Provided records:
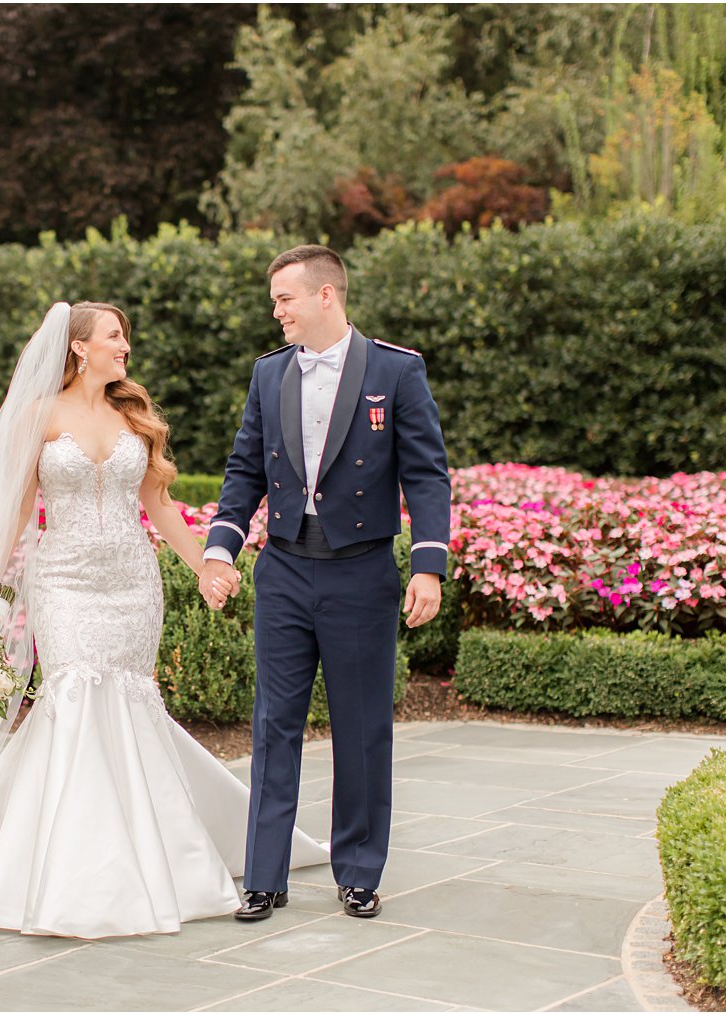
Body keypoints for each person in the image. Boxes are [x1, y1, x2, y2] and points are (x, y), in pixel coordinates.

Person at [0, 301, 326, 938]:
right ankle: (74, 870)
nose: (126, 348)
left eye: (125, 337)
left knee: (130, 701)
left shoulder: (132, 415)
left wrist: (205, 567)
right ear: (79, 347)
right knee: (75, 694)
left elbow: (160, 506)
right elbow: (13, 512)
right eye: (115, 337)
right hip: (62, 581)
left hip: (132, 583)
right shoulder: (38, 415)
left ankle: (154, 850)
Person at [199, 245, 451, 922]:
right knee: (273, 722)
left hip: (362, 571)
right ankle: (264, 873)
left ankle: (360, 869)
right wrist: (220, 549)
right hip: (282, 567)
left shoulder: (397, 370)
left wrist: (427, 563)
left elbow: (427, 473)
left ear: (325, 297)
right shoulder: (269, 374)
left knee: (361, 726)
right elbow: (243, 468)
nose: (275, 310)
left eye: (284, 297)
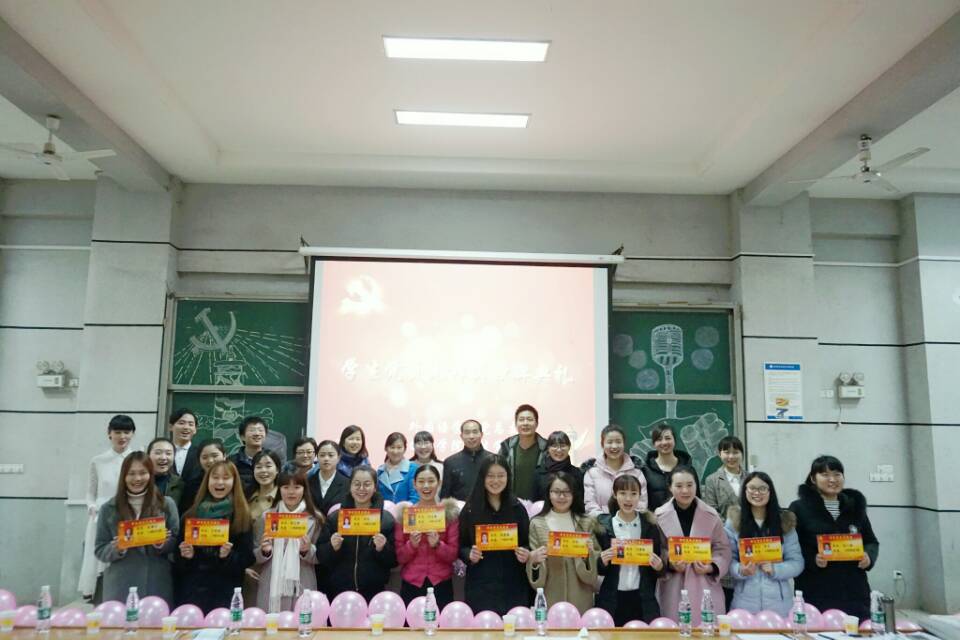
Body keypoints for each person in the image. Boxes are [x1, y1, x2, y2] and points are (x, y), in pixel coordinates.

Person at [789, 456, 879, 620]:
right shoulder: (799, 508)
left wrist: (868, 556)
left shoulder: (855, 506)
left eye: (837, 474)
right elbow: (792, 547)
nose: (832, 479)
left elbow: (871, 541)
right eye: (825, 475)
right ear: (813, 479)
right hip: (816, 588)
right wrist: (812, 559)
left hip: (854, 589)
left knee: (857, 628)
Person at [94, 452, 179, 603]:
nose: (137, 478)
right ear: (123, 476)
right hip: (120, 585)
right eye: (131, 474)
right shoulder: (108, 508)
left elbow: (176, 541)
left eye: (143, 473)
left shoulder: (166, 504)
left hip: (156, 584)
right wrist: (117, 548)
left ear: (150, 474)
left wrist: (162, 544)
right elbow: (100, 549)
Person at [175, 461, 255, 613]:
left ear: (234, 482)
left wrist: (228, 556)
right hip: (194, 592)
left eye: (226, 478)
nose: (220, 482)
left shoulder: (241, 516)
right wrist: (186, 556)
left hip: (225, 592)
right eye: (215, 477)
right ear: (207, 480)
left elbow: (248, 558)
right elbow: (177, 560)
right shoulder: (190, 515)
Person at [656, 466, 731, 625]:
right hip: (673, 585)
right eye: (679, 486)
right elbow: (658, 549)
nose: (685, 490)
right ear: (670, 487)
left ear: (697, 485)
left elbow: (722, 549)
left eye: (690, 485)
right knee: (673, 630)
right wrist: (670, 562)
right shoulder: (658, 516)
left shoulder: (712, 515)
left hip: (704, 584)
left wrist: (711, 567)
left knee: (706, 629)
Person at [458, 455, 532, 615]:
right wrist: (469, 554)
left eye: (501, 475)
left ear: (508, 477)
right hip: (481, 584)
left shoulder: (517, 507)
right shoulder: (470, 509)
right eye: (490, 476)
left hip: (513, 583)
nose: (496, 481)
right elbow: (461, 545)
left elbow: (527, 543)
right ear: (482, 478)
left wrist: (525, 553)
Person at [724, 472, 803, 617]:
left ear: (770, 491)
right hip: (744, 604)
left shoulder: (784, 521)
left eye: (762, 488)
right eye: (752, 488)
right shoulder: (734, 522)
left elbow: (797, 562)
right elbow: (729, 560)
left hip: (780, 606)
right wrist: (740, 569)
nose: (757, 493)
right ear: (745, 491)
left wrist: (775, 569)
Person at [316, 465, 397, 601]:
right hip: (340, 591)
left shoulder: (386, 520)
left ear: (375, 487)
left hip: (374, 592)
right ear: (350, 486)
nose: (361, 489)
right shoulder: (336, 518)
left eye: (367, 484)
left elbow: (394, 560)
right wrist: (332, 547)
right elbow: (321, 556)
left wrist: (382, 549)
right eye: (357, 484)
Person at [526, 472, 601, 614]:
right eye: (556, 492)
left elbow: (597, 561)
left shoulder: (586, 522)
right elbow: (533, 562)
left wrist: (589, 555)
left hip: (581, 596)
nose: (561, 497)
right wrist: (534, 560)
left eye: (567, 492)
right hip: (550, 595)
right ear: (549, 494)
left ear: (574, 494)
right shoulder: (537, 523)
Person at [79, 414, 136, 599]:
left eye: (127, 432)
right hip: (101, 514)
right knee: (100, 557)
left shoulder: (137, 459)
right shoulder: (98, 460)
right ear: (109, 433)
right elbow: (90, 492)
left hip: (129, 512)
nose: (122, 436)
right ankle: (98, 596)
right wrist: (91, 506)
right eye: (117, 432)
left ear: (133, 434)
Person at [596, 474, 664, 625]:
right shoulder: (604, 525)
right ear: (615, 494)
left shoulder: (649, 525)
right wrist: (602, 561)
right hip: (612, 599)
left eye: (633, 494)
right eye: (623, 493)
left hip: (643, 599)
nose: (628, 499)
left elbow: (659, 566)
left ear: (640, 496)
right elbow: (599, 570)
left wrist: (659, 567)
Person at [253, 471, 324, 612]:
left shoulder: (315, 519)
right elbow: (255, 554)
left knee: (301, 620)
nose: (291, 492)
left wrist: (307, 550)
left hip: (302, 582)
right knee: (271, 623)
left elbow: (321, 556)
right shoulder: (266, 518)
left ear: (304, 489)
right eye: (286, 487)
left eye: (297, 487)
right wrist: (264, 551)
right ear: (279, 489)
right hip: (271, 583)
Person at [395, 465, 460, 609]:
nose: (426, 486)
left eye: (431, 481)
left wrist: (438, 545)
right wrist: (411, 545)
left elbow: (453, 555)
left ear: (439, 483)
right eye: (421, 481)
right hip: (412, 582)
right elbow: (399, 557)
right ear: (414, 484)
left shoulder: (449, 515)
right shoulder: (406, 515)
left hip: (441, 582)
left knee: (442, 622)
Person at [583, 424, 647, 517]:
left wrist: (625, 521)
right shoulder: (592, 473)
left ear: (624, 444)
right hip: (600, 524)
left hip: (630, 524)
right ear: (602, 444)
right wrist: (606, 521)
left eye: (618, 442)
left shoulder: (637, 473)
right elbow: (590, 505)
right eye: (609, 442)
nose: (614, 446)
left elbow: (641, 505)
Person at [498, 404, 548, 501]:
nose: (525, 423)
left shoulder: (547, 448)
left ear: (536, 423)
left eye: (529, 419)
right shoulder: (506, 447)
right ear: (516, 424)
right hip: (511, 504)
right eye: (521, 420)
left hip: (540, 504)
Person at [643, 423, 697, 512]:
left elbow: (697, 499)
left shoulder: (688, 469)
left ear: (674, 440)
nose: (664, 442)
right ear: (654, 443)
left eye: (668, 438)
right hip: (655, 519)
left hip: (685, 518)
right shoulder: (646, 470)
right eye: (659, 439)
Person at [440, 419, 493, 500]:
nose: (471, 436)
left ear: (481, 434)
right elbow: (445, 496)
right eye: (467, 433)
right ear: (461, 436)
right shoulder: (450, 462)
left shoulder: (493, 460)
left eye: (475, 432)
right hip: (459, 507)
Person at [703, 436, 746, 520]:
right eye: (727, 452)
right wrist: (728, 527)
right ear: (720, 454)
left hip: (749, 527)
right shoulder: (712, 480)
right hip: (723, 527)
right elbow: (712, 511)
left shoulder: (750, 478)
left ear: (742, 454)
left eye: (735, 452)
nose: (731, 456)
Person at [179, 439, 227, 514]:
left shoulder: (235, 480)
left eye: (215, 456)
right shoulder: (192, 485)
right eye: (204, 457)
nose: (210, 460)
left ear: (224, 456)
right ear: (199, 460)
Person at [533, 431, 583, 502]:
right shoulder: (538, 473)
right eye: (554, 446)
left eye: (563, 446)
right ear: (548, 448)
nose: (559, 450)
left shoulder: (577, 473)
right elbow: (535, 503)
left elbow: (581, 501)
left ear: (569, 447)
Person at [230, 416, 270, 494]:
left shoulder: (272, 460)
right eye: (252, 430)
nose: (257, 434)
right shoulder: (232, 462)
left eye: (260, 430)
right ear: (242, 437)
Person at [308, 440, 349, 516]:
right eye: (322, 455)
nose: (326, 458)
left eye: (331, 455)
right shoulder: (307, 482)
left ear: (338, 458)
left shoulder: (347, 484)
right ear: (317, 457)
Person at [378, 432, 419, 504]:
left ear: (405, 449)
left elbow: (415, 497)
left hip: (406, 510)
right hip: (384, 510)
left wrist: (401, 509)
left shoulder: (412, 469)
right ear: (386, 448)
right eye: (392, 447)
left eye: (399, 448)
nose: (395, 451)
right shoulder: (380, 470)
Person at [169, 409, 202, 488]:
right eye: (181, 423)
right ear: (171, 427)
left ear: (195, 430)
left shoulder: (200, 454)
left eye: (191, 424)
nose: (186, 427)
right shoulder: (163, 453)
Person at [148, 437, 183, 507]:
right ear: (148, 455)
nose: (163, 457)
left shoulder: (179, 483)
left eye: (168, 453)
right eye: (158, 453)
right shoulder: (141, 480)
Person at [248, 450, 282, 522]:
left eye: (268, 466)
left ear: (277, 470)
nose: (263, 470)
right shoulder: (246, 496)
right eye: (259, 467)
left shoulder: (284, 495)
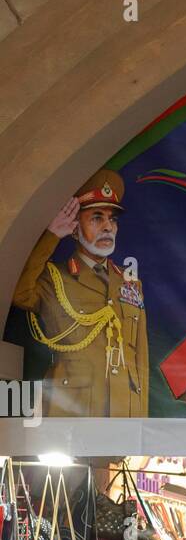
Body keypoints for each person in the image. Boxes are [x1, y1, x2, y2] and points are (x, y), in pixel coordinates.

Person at [12, 170, 149, 417]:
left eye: (112, 219)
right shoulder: (54, 278)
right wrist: (51, 237)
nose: (108, 226)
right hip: (70, 412)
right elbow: (19, 294)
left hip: (123, 412)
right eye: (96, 218)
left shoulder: (130, 284)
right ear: (74, 228)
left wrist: (140, 422)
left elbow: (141, 361)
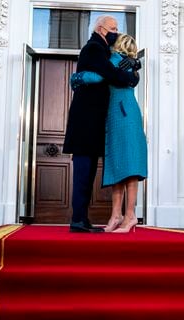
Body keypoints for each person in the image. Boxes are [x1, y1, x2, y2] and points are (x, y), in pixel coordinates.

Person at [63, 16, 140, 233]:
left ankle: (82, 220)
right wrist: (130, 74)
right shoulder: (94, 48)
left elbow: (113, 65)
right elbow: (109, 73)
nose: (116, 31)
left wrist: (135, 64)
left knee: (87, 175)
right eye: (113, 28)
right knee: (83, 175)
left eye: (117, 28)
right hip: (85, 122)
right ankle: (78, 220)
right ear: (100, 28)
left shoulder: (103, 49)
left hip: (93, 123)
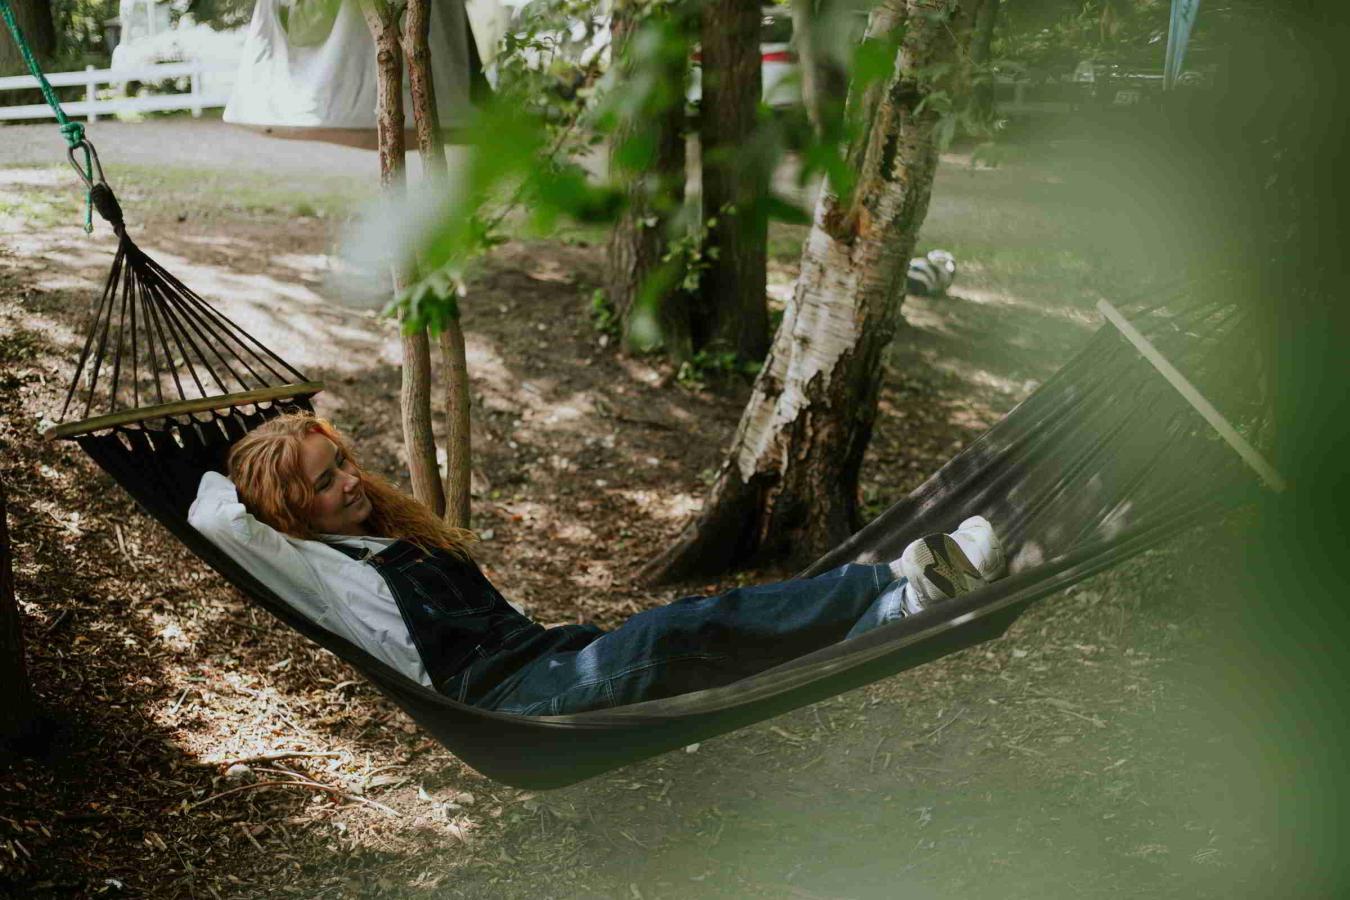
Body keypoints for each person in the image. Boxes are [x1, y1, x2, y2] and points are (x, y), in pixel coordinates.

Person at [189, 414, 1006, 716]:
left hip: (543, 660)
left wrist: (296, 450)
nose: (349, 482)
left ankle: (897, 605)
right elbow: (212, 512)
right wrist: (261, 468)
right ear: (290, 515)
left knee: (713, 640)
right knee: (677, 632)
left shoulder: (375, 535)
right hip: (508, 707)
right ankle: (893, 582)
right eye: (325, 483)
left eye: (343, 464)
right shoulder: (315, 569)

What is needed: Identify the lines in the entries above that contain "ankle", then copy them out.

Response to the exercise:
right ankle: (74, 870)
left ankle: (154, 850)
right ankle: (264, 873)
left ankle: (360, 869)
right ankle: (98, 596)
left ankle: (82, 220)
right ankle: (78, 220)
left ankle: (897, 605)
right ankle: (893, 582)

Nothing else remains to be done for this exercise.